(Beginning of Provided entries)

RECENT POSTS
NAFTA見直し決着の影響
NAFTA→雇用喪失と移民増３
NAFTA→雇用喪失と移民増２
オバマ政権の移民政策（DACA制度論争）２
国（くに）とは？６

(End of Provided entries)
(Beginning of Provided entries)

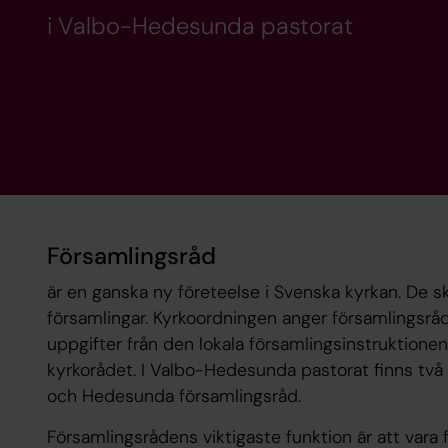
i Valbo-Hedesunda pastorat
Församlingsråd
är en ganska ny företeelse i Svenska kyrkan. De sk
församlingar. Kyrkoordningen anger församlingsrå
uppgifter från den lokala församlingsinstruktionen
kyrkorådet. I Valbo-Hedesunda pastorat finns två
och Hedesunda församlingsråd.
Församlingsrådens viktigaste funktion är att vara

(End of Provided entries)

From the entries above, write out only the lines starting at the line that holds "kyrkorådet. I Valbo-Hedesunda" and ending at the line that holds "Församlingsrådens viktigaste funktion", keeping both and matching them exactly.

kyrkorådet. I Valbo-Hedesunda pastorat finns två
och Hedesunda församlingsråd.
Församlingsrådens viktigaste funktion är att vara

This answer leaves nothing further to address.